Indeed, the ALC recognizes the importance of protecting agricultural land from development but perhaps not how tight producers’ margins are and the need for flexibility around revenue streams.

“Yes, we need farmland, but we also need viable agricultural businesses,” Pooley says. “We need to find healthy ways to supplement farmers’ [incomes]. So, I’m not saying, you know, that every Joe Blow have 20 pieces of logging equipment and dump their waste oil on their best fields. But I think that there can be a happy balance.”

For example, licensed abattoirs, which benefit the farming community and could provide supplemental income, require the site to be zoned for use as an establishment and all resulting operational activities must be in compliance with the ALC Act. In the Cariboo especially, Pooley says, diversified income strategies such as hauling hay, fixing equipment, agritourism or logging are essential but considered as non-farm uses and restricted on agricultural land.

Most average-sized farms can’t operate without additional revenue streams, Pooley says.

“It feels like the government isn’t acknowledging how slim our profit margins are, and that if we don’t have supplemental income, we don’t have farms,” Pooley says.

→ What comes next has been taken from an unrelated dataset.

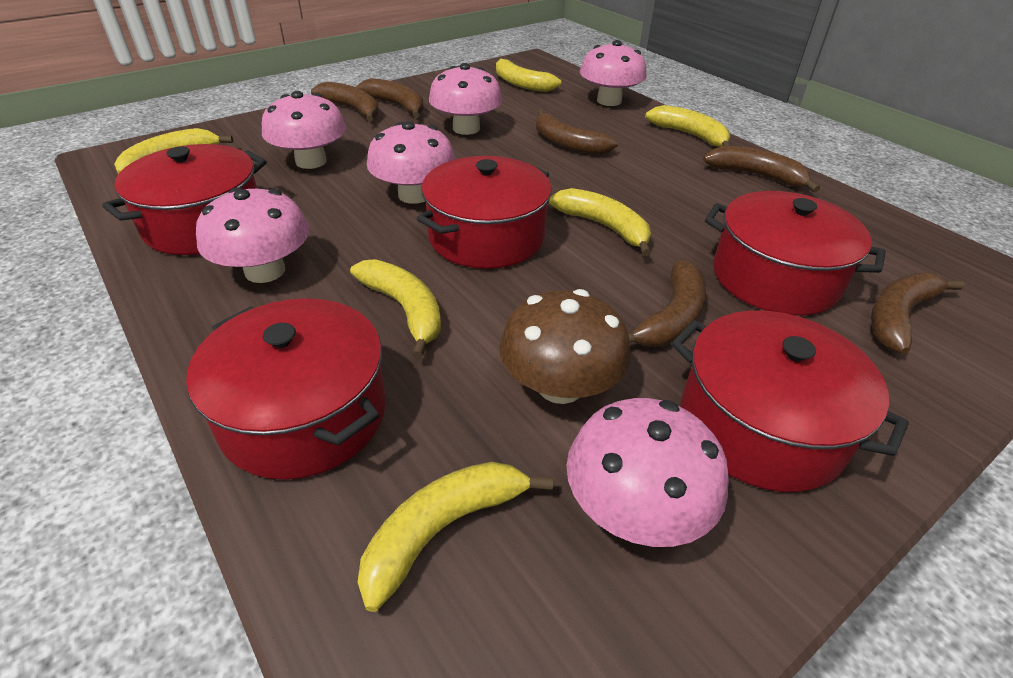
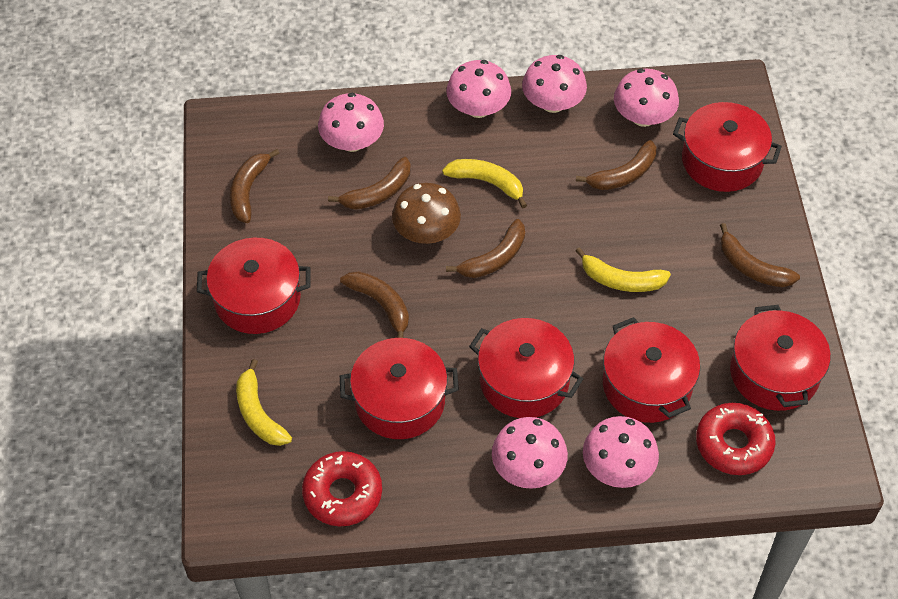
red donut: 0 -> 2
red pot: 5 -> 6
yellow banana: 6 -> 3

This fall, Henderson will complete an independent study course in which he will identify the public’s top responses and present them to the ALC.

Pooley hopes that since this work was conducted and presented by a post-secondary institute instead of agricultural commodity groups, for example, the ALC will receive the information differently.

In addition, Henderson will draw up recommendations on how the BC Ministry of Agriculture and Food and the ALC can restructure operations to facilitate more transparency and effective community engagement.

“There are many great works done that recommend policy changes … but those that need to hear it, i.e. the Ministry of Agriculture and the ALC, are not designed or not inclined to respond to them in a way that will actually be impactful or seen as impactful to the agricultural community,” Henderson says.

One such recommendation is having a tiered system that gives more control to local governments in the decision-making process.

“If you’re wanting to make an improvement on your land and it’s well within your land and you’re not impacting anyone around you, then you can just go and do it,” Henderson says. “If you’re providing a third dwelling for your multi-generational outfit and you need to house grandchildren there as well, you can go to your local regional district for that.”

Overall, Henderson would like to see more input on farm policies from outside government walls.

“For problem-solving, we leave it to a select few to make the decisions for all. We need to have a more collaborative approach … and provide insight of what’s happening in our area,” he says. “This isn’t an unorthodox idea. It’s grounded and makes sense. It levels the playing field that allows for new, innovative ideas of how we get through crises like drought, wildfires, atmospheric rivers.”